Safety and Efficacy of High-Dose Daptomycin Therapy for Prosthetic Joint Infection
Authors: Reid JJ, Rubin ZA, Leibowitz MR, Oakes DA. UCLA / Orthopaedic Hospital, Santa Monica, CA
Title: Safety and Efficacy of High-Dose Daptomycin Therapy for Prosthetic Joint Infection
Background: Combination antimicrobial therapy with vancomycin is considered the standard of care for severe methicillin-resistant Staphylococcus aureus (MRSA) and methicillin-resistant coagulase-negative Staphylococcus (MRSE) infection. Vancomycin bacteriostatic activity induces increasing cell wall thickness, a mechanism associated with resistance.

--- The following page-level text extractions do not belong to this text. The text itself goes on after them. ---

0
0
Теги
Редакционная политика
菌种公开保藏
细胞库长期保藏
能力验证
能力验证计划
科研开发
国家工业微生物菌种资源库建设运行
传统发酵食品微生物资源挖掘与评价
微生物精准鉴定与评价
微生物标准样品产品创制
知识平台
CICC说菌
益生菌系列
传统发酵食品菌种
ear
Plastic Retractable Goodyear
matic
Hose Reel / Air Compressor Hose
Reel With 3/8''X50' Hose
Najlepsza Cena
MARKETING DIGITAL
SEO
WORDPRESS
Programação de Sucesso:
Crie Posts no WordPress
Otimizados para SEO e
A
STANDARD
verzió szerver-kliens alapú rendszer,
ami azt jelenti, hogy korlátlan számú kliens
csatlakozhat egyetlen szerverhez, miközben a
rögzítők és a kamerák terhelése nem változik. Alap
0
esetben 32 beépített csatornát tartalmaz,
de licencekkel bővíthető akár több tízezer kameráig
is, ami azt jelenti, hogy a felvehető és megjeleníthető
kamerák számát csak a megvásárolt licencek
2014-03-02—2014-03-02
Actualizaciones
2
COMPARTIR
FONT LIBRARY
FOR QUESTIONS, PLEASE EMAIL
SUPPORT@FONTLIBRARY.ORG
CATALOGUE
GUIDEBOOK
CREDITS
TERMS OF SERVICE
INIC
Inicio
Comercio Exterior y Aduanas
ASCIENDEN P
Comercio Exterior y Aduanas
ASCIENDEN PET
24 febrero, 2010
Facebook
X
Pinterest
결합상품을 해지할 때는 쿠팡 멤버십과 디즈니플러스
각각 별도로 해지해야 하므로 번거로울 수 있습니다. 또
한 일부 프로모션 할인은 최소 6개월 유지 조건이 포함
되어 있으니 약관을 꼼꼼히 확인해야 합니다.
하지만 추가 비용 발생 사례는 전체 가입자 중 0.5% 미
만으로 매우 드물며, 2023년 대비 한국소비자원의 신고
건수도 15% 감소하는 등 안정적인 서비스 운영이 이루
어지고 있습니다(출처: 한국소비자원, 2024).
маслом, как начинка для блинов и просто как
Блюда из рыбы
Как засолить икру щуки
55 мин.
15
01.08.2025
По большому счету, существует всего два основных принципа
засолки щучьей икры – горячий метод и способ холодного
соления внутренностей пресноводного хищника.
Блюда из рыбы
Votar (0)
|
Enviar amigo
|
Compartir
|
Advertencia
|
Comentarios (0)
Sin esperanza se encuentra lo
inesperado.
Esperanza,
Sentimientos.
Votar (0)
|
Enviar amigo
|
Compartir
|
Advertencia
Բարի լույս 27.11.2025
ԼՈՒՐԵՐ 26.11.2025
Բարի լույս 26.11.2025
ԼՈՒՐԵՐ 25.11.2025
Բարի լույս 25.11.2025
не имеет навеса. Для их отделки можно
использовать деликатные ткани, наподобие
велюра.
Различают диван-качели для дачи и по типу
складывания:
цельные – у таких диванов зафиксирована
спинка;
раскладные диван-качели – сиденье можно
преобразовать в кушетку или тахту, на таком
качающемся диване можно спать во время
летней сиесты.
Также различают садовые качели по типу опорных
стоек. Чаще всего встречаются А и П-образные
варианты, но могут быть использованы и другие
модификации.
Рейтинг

Daptomycin has concentration-dependent bactericidal activity and lasting post-antibiotic effects. It has been clinically shown to have microbiological activity in prosthetic joint infections (PJI), including those caused by MRSA and vancomycin-resistant Enterococcus (VRE).
Hypothesis/Purpose: Is high-dose daptomycin a safe and effective antimicrobial in PJI?

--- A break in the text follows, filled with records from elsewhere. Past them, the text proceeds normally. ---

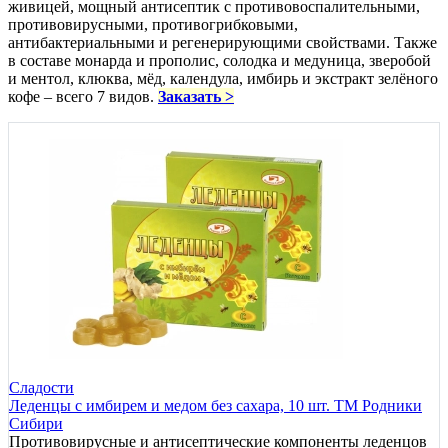
живицей, мощный антисептик с противовоспалительными,
противовирусными, противогрибковыми,
антибактериальными и регенерирующими свойствами. Также
в составе монарда и прополис, солодка и медуница, зверобой
и ментол, клюква, мёд, календула, имбирь и экстракт зелёного
кофе – всего 7 видов.
Заказать >
Сладости
Леденцы с имбирем и медом без сахара, 10 шт. ТМ Родники
Сибири
Противовирусные и антисептические компоненты леденцов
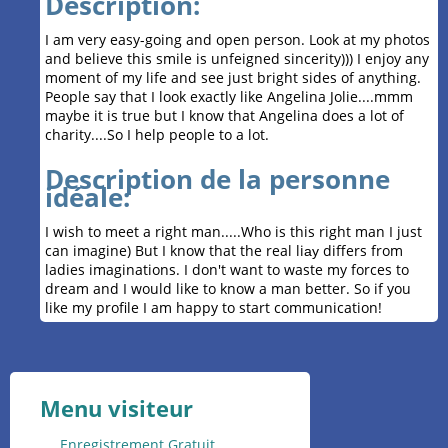
Description:
I am very easy-going and open person. Look at my photos
and believe this smile is unfeigned sincerity))) I enjoy any
moment of my life and see just bright sides of anything.
People say that I look exactly like Angelina Jolie....mmm
maybe it is true but I know that Angelina does a lot of
charity....So I help people to a lot.
Description de la personne
idéale:
I wish to meet a right man.....Who is this right man I just
can imagine) But I know that the real liау differs from
ladies imaginations. I don't want to waste my forces to
dream and I would like to know a man better. So if you
like my profile I am happy to start communication!
Menu visiteur
Enregistrement Gratuit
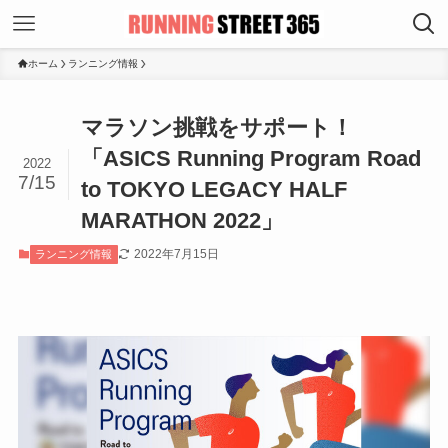
ホーム
ランニング情報
マラソン挑戦をサポート！
「ASICS Running Program Road
2022
7/15
to TOKYO LEGACY HALF
MARATHON 2022」
2022年7月15日
ランニング情報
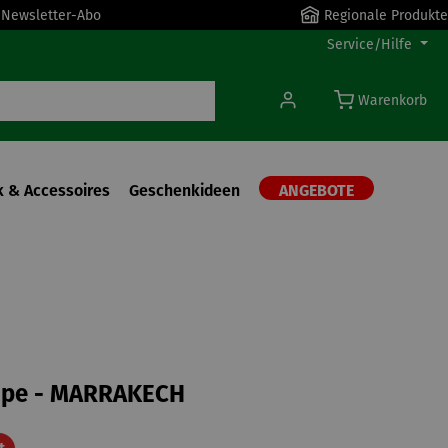
r Newsletter-Abo
Regionale Produkte
Service/Hilfe
Warenkorb
 & Accessoires
Geschenkideen
ANGEBOTE
pe - MARRAKECH
Rabatt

Methods: We conducted a retrospective review of PJI treated by a single fellowship-trained arthroplasty surgeon at a tertiary referral center. Fourteen patients diagnosed with 15 PJI underwent a standard 2-stage protocol and received high-dose daptomycin (>8mg/kg/day) for 6 weeks. Serum white blood cell (WBC) count, erythrocyte sedimentation rate (ESR), C-reactive protein (CRP), wound exam, ambulatory status, and re-operation were assessed. The mean follow-up was 21 months (range 3-66).
Post-antimicrobial cultures were taken of joint aspirates. Measured adverse effects included peak CK level >10-fold above pre-treatment level, myositis, hyperkalemia, and interstitial pneumonitis.

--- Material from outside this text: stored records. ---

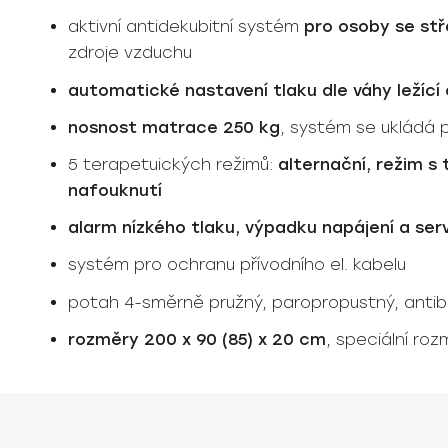
aktivní antidekubitní systém
pro osoby se stř
zdroje vzduchu
automatické nastavení tlaku dle váhy ležíc
nosnost matrace 250 kg
, systém se ukládá 
5 terapetuických režimů:
alternační, režim s
nafouknutí
alarm nízkého tlaku, výpadku napájení a serv
systém pro ochranu přívodního el. kabelu
potah 4-směrně pružný, paropropustný, antiba
rozměry 200 x 90 (85) x 20 cm
, speciální ro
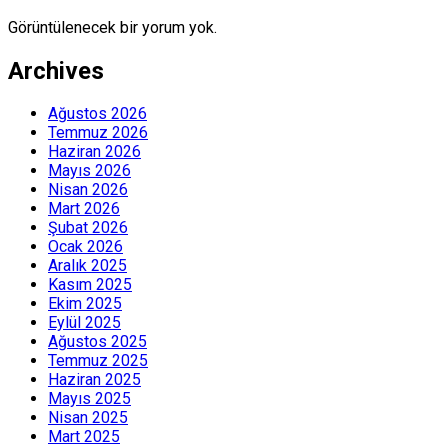
Görüntülenecek bir yorum yok.
Archives
Ağustos 2026
Temmuz 2026
Haziran 2026
Mayıs 2026
Nisan 2026
Mart 2026
Şubat 2026
Ocak 2026
Aralık 2025
Kasım 2025
Ekim 2025
Eylül 2025
Ağustos 2025
Temmuz 2025
Haziran 2025
Mayıs 2025
Nisan 2025
Mart 2025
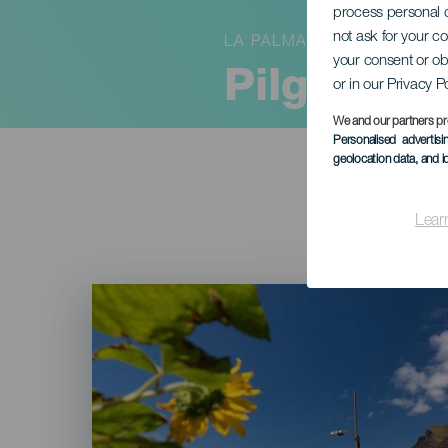
process personal d
not ask for your c
LA PALMA
your consent or ob
Pilgrimsf
or in our Privacy P
We and our partners pr
Personalised advertis
geolocation data, and i
Lear
Imagen
Listado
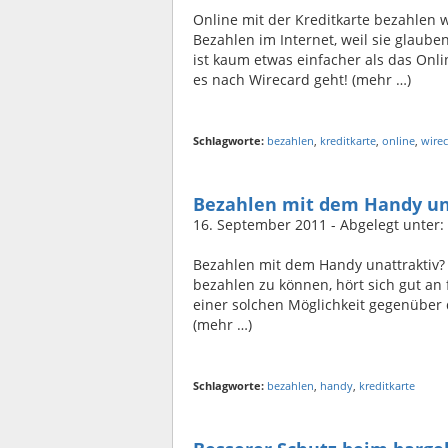
Online mit der Kreditkarte bezahlen
Bezahlen im Internet, weil sie glauben
ist kaum etwas einfacher als das Onl
es nach Wirecard geht! (mehr …)
Schlagworte:
bezahlen
,
kreditkarte
,
online
,
wire
Bezahlen mit dem Handy un
16. September 2011
- Abgelegt unter:
Bezahlen mit dem Handy unattraktiv?
bezahlen zu können, hört sich gut an
einer solchen Möglichkeit gegenüber
(mehr …)
Schlagworte:
bezahlen
,
handy
,
kreditkarte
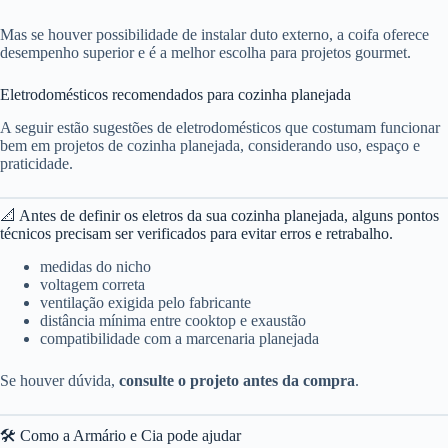
Mas se houver possibilidade de instalar duto externo, a coifa oferece
desempenho superior e é a melhor escolha para projetos gourmet.
Eletrodomésticos recomendados para cozinha planejada
A seguir estão sugestões de eletrodomésticos que costumam funcionar
bem em projetos de cozinha planejada, considerando uso, espaço e
praticidade.
📐 Antes de definir os eletros da sua cozinha planejada, alguns pontos
técnicos precisam ser verificados para evitar erros e retrabalho.
medidas do nicho
voltagem correta
ventilação exigida pelo fabricante
distância mínima entre cooktop e exaustão
compatibilidade com a marcenaria planejada
Se houver dúvida,
consulte o projeto antes da compra
.
🛠️ Como a Armário e Cia pode ajudar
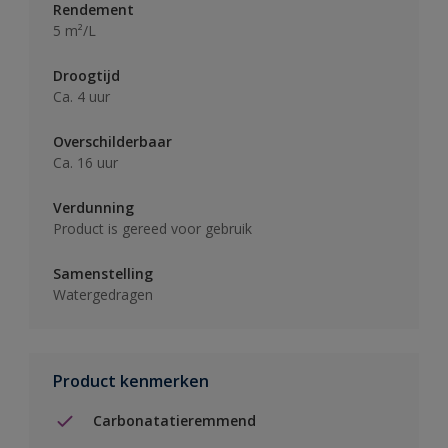
Rendement
5 m²/L
Droogtijd
Ca. 4 uur
Overschilderbaar
Ca. 16 uur
Verdunning
Product is gereed voor gebruik
Samenstelling
Watergedragen
Product kenmerken
Carbonatatieremmend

Results: Microorganism isolates included 4 MRSA, 3 MSSA, 3 MRSE, and 3 VRE. Two patients failed to grow a pathogen in culture. Post-therapy cultures were negative in 13/15 (87%) joints. WBC, ESR, and CRP normalized in most cases. Three patients required re-operation: delayed complex closure for wound dehiscence, constrained revision for late instability, and revision 2-stage protocol for refractory MRSA infection. 13/14 (93%) patients were ambulatory at last follow-up. All patients completed 6 weeks of high-dose daptomycin therapy, and five patients required a second 6-week course. Three patients had CK elevation. No patients developed myositis, hyperkalemia, or pneumonitis associated with daptomycin.
Discussion: PJI treated by a standard two-stage protocol with high-dose daptomycin therapy are eradicable. Adverse effects were rare in an elderly patient cohort with multiple comorbidities.
Conclusion: High-dose daptomycin is a safe and effective antimicrobial for PJI with resistant organisms.